You don’t want to pick up bed bugs when traveling and bring them back to your house. Experts advise that you wash your clothes in a washing machine right after spending nights in hotel rooms. Also, put your suitcase on a stand whenever you sleep in motels and avoid putting your luggage anywhere near the bed.

11. Can you see bed bugs in the day time?

It is possible to see bed bugs during the day in two circumstances. One, if the infestation is large. And two, if you work during the night and rest during the day. Since they are opportunistic feeders, they adapt to your routine, meaning that they come out to feed during the day.

12. What are bed bugs attracted to?

Most parasite infestations are driven by some form of dirt in our homes. But no matter how clean or polished your home is, it isn’t immune to a bed bug infestation.

If there was one thing that attracted bed bugs, then you could easily keep them at bay. Regrettably, bed bugs are only attracted to humans. And since humans are their primary food source, these stubborn creatures will always try to get close and live next to you.

When buying old furniture, you should carry out a thorough inspection to ensure that it’s not carrying any bed bugs.

13. Are bed bugs visible?

As much as bed bugs are described as tiny, they are visible. The only challenge is that you might not be familiar with them. This can lead to you confusing them with other similar bugs.

14. Can bed bugs live in your hair?

Bed bugs have a high affinity for your blood, but certainly not your hair. As soon as they are done feeding on you, they want to get away as soon as possible. Unlike lice, bed bugs don’t have suitable claws to crawl around your hair.

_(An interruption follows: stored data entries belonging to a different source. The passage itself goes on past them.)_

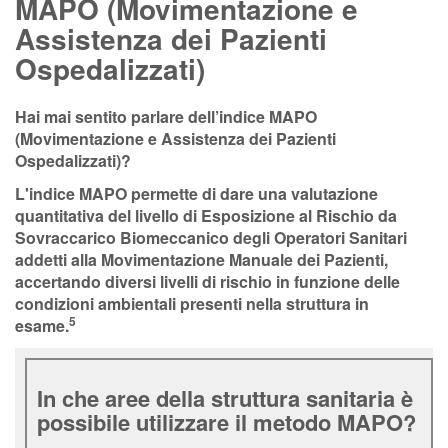
MAPO (Movimentazione e
Assistenza dei Pazienti
Ospedalizzati)
Hai mai sentito parlare dell’indice
MAPO
(Movimentazione e Assistenza dei Pazienti
Ospedalizzati)?
L'indice MAPO permette di dare una valutazione
quantitativa del livello di Esposizione al Rischio da
Sovraccarico Biomeccanico degli Operatori Sanitari
addetti alla Movimentazione Manuale dei Pazienti,
accertando diversi livelli di rischio in funzione delle
condizioni ambientali presenti nella struttura in
5
esame.
In che aree della struttura sanitaria è
possibile utilizzare il metodo MAPO?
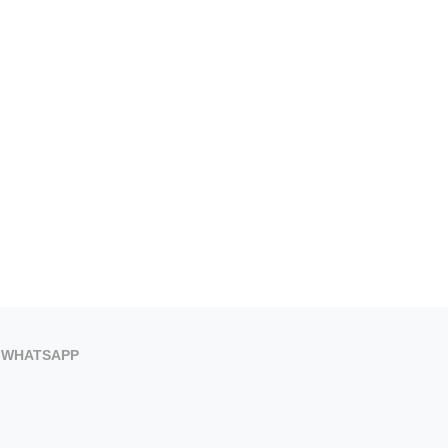
PROGRAMACIÓN DEPORTIVA 2023
CIERRE PRESUPUESTARI
Y BALANCE 2022
DATOS POSITIVOS Y UN PER
25 de enero de 2023
25 de febrero de 2022
WHATSAPP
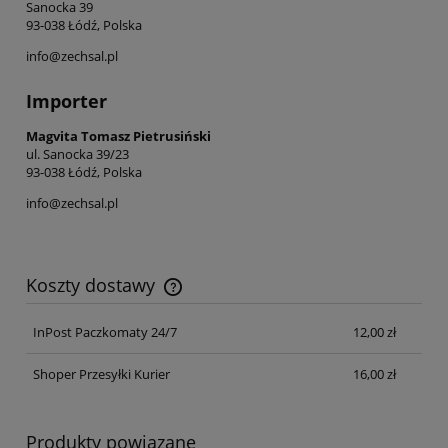
Sanocka 39
93-038 Łódź, Polska
info@zechsal.pl
Importer
Magvita Tomasz Pietrusiński
ul. Sanocka 39/23
93-038 Łódź, Polska
info@zechsal.pl
Koszty dostawy
Cena nie zawiera ewentualnych kosztów płatności
InPost Paczkomaty 24/7
12,00 zł
Shoper Przesyłki Kurier
16,00 zł
Produkty powiązane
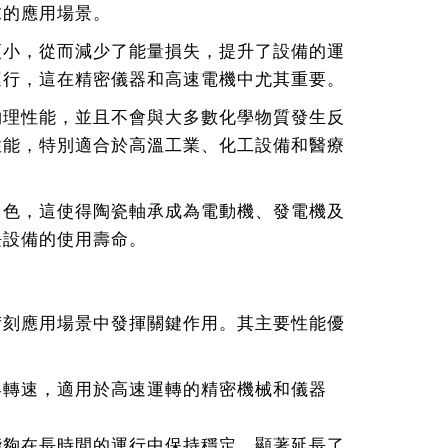
求的應用場景。
更小，從而減少了能量損失，提升了設備的運
運行，這在精密儀器和高速電機中尤其重要。
物理性能，並且不會與大多數化學物質發生反
性能，特別適合於高溫工業、化工設備和醫療
出色，這使得陶瓷軸承成為電動機、發電機及
長設備的使用壽命。
苛刻應用場景中發揮關鍵作用。其主要性能優
界轉速，適用於高速運轉的精密機械和儀器
能夠在長時間的運行中保持穩定，顯著延長了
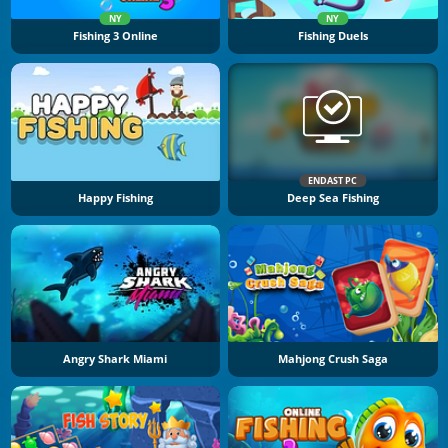
NY
NY
Fishing 3 Online
Fishing Duels
ENDAST PC
Happy Fishing
Deep Sea Fishing
Angry Shark Miami
Mahjong Crush Saga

Your hair is too much work for them that they prefer to bite where the skin is bare.

15. What do bed bugs look like on a mattress?

Bed bugs look disgusting on a mattress. Besides live bed bugs, you’ll find residue from their fecal matter, yellow like skins, eggs, and eggshells. It is an ugly scene that you wouldn’t want to see in your bedroom. Nonetheless, it all depends on the level of infestation. The heavier it is the uglier the site.

16. Do bed bugs go away on their own?

Bed bugs are bloodthirsty parasites. The only reason they infest your home is because of your blood as well as that of your loved ones. So long as humans are living in your house, bed bugs won’t just vanish. They will stay put and keep terrorizing you. In case you move out for a while, these creatures can survive for close to a year without a blood meal. And as soon as you are back, they will resume biting you. Extermination is the only method you can use to get rid of these resilient parasites.

  1. What can be mistaken for bed bugs?

Many are the times that people misidentify bed bugs. More so, given that there are other insects that resemble them, including wood tick, spider beetles, booklice, baby roaches, and so on.

As you can see, not all creepy insects crawling around your house are bed bugs. If you come across a bug roaming around your house, don’t rush to conclusions. In case you can’t identify it, call in an expert to help you. Only then should you move to the next step, which is extermination.